(Reuters) — Software security company Symantec Corp (SYMC.O) is in talks to sell its Veritas data storage business to private equity firm Carlyle Group LP (CG.O), a person familiar with the matter said on Tuesday.
The exact status of the talks could not be learned. Bloomberg News reported earlier that Symantec was nearing a deal to sell Veritas to Carlyle for between $7 billion and $8 billion, citing people with knowledge of the matter.
The Reuters source asked not to be identified because the negotiations are confidential. Symantec did not immediately respond to a request for comment, while Carlyle declined to comment.
Symantec shares rose 2.64 percent in after-hours trading, after closing up 0.5 percent, at $22.79, in regular trade on the Nasdaq.
Symantec has been seeking buyers for Veritas for several months but interest from potential buyers had been limited because of a tax burden associated with splitting the company.
Symantec had been planning separate its business focused on corporate and consumer security software, which had $4.2 billion in revenue last year, from Veritas, which has about $2.5 billion in revenue. It announced the tax-free spinoff last October.

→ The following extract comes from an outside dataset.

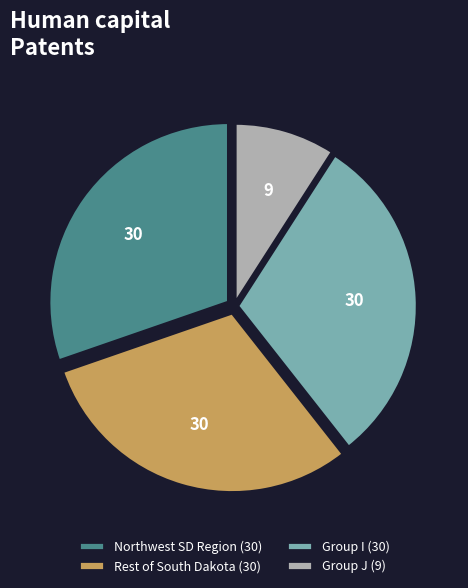

The Group I (30) slice represents 18% of the pie. True or false?

False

Investor pressure has been building on legacy technology companies such as Symantec to become more agile and capitalize on faster-growing businesses, whether it’s through corporate breakups or divestitures.
In addition to Symantec, Hewlett-Packard Co (HPQ.N) and eBay Inc (EBAY.O) have announced major breakups and spinoffs, and more could be on the way. Activist investor Elliott Management has been pressuring EMC Corp (EMC.N) to sell its stake in VMWare (VMW.N) and has urged Citrix Systems (CTXS.O) to create more shareholder value and sell some of its businesses.